** Opening SOURCE MATERIAL block **
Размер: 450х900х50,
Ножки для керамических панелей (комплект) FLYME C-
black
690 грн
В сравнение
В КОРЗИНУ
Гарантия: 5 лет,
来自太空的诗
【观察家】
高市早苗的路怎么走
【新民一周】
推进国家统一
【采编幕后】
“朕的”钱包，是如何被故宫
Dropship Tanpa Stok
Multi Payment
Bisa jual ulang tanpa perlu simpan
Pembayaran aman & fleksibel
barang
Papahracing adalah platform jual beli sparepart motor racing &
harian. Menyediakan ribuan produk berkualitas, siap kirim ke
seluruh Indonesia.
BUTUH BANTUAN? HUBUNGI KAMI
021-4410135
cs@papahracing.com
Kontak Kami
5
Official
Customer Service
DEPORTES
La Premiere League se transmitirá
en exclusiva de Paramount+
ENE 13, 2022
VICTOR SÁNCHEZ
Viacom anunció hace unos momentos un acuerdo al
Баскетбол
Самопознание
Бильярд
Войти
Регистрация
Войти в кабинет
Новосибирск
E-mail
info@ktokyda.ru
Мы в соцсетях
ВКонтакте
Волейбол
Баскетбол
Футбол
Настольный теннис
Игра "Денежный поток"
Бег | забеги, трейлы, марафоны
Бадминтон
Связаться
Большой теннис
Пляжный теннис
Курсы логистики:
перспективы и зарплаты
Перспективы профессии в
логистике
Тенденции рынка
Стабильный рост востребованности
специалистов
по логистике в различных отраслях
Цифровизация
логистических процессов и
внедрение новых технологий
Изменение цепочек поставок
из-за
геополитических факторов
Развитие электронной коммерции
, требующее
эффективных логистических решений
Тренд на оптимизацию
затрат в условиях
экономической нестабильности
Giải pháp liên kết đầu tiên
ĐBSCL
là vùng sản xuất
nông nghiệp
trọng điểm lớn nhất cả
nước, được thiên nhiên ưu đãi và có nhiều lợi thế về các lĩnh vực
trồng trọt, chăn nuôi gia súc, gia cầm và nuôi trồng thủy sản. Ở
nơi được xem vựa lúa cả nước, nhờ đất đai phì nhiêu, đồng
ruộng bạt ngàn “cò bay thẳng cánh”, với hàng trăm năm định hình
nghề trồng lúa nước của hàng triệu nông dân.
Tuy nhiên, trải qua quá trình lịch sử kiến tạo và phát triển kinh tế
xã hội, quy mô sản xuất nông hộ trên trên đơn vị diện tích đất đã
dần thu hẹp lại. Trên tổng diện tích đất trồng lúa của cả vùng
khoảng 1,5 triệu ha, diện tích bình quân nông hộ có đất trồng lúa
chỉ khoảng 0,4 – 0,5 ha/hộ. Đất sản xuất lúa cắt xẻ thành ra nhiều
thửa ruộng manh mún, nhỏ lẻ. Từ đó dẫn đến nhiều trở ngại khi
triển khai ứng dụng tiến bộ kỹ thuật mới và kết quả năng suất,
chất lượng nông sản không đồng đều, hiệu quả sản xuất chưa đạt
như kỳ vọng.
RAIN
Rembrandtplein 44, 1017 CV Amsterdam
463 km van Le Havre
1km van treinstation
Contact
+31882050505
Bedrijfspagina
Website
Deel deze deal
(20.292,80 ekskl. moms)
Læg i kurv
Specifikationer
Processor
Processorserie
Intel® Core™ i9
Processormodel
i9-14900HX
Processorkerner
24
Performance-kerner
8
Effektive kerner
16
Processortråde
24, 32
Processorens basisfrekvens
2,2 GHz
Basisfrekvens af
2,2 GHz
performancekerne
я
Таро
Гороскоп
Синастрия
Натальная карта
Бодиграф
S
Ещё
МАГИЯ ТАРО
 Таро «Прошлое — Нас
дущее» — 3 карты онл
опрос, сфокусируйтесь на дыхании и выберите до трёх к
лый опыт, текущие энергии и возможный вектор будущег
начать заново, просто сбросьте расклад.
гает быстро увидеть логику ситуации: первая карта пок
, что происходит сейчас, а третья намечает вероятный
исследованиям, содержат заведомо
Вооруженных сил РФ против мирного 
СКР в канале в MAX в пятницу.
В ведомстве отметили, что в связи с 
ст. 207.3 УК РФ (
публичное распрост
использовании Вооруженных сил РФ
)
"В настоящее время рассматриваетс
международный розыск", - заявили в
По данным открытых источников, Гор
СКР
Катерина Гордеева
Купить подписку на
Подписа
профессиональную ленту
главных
** Closing SOURCE MATERIAL block **
● AIM OF THE TASK: Repeat all of the data exactly as given.

● RESULT OF THE TASK:
Размер: 450х900х50,
Ножки для керамических панелей (комплект) FLYME C-
black
690 грн
В сравнение
В КОРЗИНУ
Гарантия: 5 лет,
来自太空的诗
【观察家】
高市早苗的路怎么走
【新民一周】
推进国家统一
【采编幕后】
“朕的”钱包，是如何被故宫
Dropship Tanpa Stok
Multi Payment
Bisa jual ulang tanpa perlu simpan
Pembayaran aman & fleksibel
barang
Papahracing adalah platform jual beli sparepart motor racing &
harian. Menyediakan ribuan produk berkualitas, siap kirim ke
seluruh Indonesia.
BUTUH BANTUAN? HUBUNGI KAMI
021-4410135
cs@papahracing.com
Kontak Kami
5
Official
Customer Service
DEPORTES
La Premiere League se transmitirá
en exclusiva de Paramount+
ENE 13, 2022
VICTOR SÁNCHEZ
Viacom anunció hace unos momentos un acuerdo al
Баскетбол
Самопознание
Бильярд
Войти
Регистрация
Войти в кабинет
Новосибирск
E-mail
info@ktokyda.ru
Мы в соцсетях
ВКонтакте
Волейбол
Баскетбол
Футбол
Настольный теннис
Игра "Денежный поток"
Бег | забеги, трейлы, марафоны
Бадминтон
Связаться
Большой теннис
Пляжный теннис
Курсы логистики:
перспективы и зарплаты
Перспективы профессии в
логистике
Тенденции рынка
Стабильный рост востребованности
специалистов
по логистике в различных отраслях
Цифровизация
логистических процессов и
внедрение новых технологий
Изменение цепочек поставок
из-за
геополитических факторов
Развитие электронной коммерции
, требующее
эффективных логистических решений
Тренд на оптимизацию
затрат в условиях
экономической нестабильности
Giải pháp liên kết đầu tiên
ĐBSCL
là vùng sản xuất
nông nghiệp
trọng điểm lớn nhất cả
nước, được thiên nhiên ưu đãi và có nhiều lợi thế về các lĩnh vực
trồng trọt, chăn nuôi gia súc, gia cầm và nuôi trồng thủy sản. Ở
nơi được xem vựa lúa cả nước, nhờ đất đai phì nhiêu, đồng
ruộng bạt ngàn “cò bay thẳng cánh”, với hàng trăm năm định hình
nghề trồng lúa nước của hàng triệu nông dân.
Tuy nhiên, trải qua quá trình lịch sử kiến tạo và phát triển kinh tế
xã hội, quy mô sản xuất nông hộ trên trên đơn vị diện tích đất đã
dần thu hẹp lại. Trên tổng diện tích đất trồng lúa của cả vùng
khoảng 1,5 triệu ha, diện tích bình quân nông hộ có đất trồng lúa
chỉ khoảng 0,4 – 0,5 ha/hộ. Đất sản xuất lúa cắt xẻ thành ra nhiều
thửa ruộng manh mún, nhỏ lẻ. Từ đó dẫn đến nhiều trở ngại khi
triển khai ứng dụng tiến bộ kỹ thuật mới và kết quả năng suất,
chất lượng nông sản không đồng đều, hiệu quả sản xuất chưa đạt
như kỳ vọng.
RAIN
Rembrandtplein 44, 1017 CV Amsterdam
463 km van Le Havre
1km van treinstation
Contact
+31882050505
Bedrijfspagina
Website
Deel deze deal
(20.292,80 ekskl. moms)
Læg i kurv
Specifikationer
Processor
Processorserie
Intel® Core™ i9
Processormodel
i9-14900HX
Processorkerner
24
Performance-kerner
8
Effektive kerner
16
Processortråde
24, 32
Processorens basisfrekvens
2,2 GHz
Basisfrekvens af
2,2 GHz
performancekerne
я
Таро
Гороскоп
Синастрия
Натальная карта
Бодиграф
S
Ещё
МАГИЯ ТАРО
 Таро «Прошлое — Нас
дущее» — 3 карты онл
опрос, сфокусируйтесь на дыхании и выберите до трёх к
лый опыт, текущие энергии и возможный вектор будущег
начать заново, просто сбросьте расклад.
гает быстро увидеть логику ситуации: первая карта пок
, что происходит сейчас, а третья намечает вероятный
исследованиям, содержат заведомо
Вооруженных сил РФ против мирного 
СКР в канале в MAX в пятницу.
В ведомстве отметили, что в связи с 
ст. 207.3 УК РФ (
публичное распрост
использовании Вооруженных сил РФ
)
"В настоящее время рассматриваетс
международный розыск", - заявили в
По данным открытых источников, Гор
СКР
Катерина Гордеева
Купить подписку на
Подписа
профессиональную ленту
главных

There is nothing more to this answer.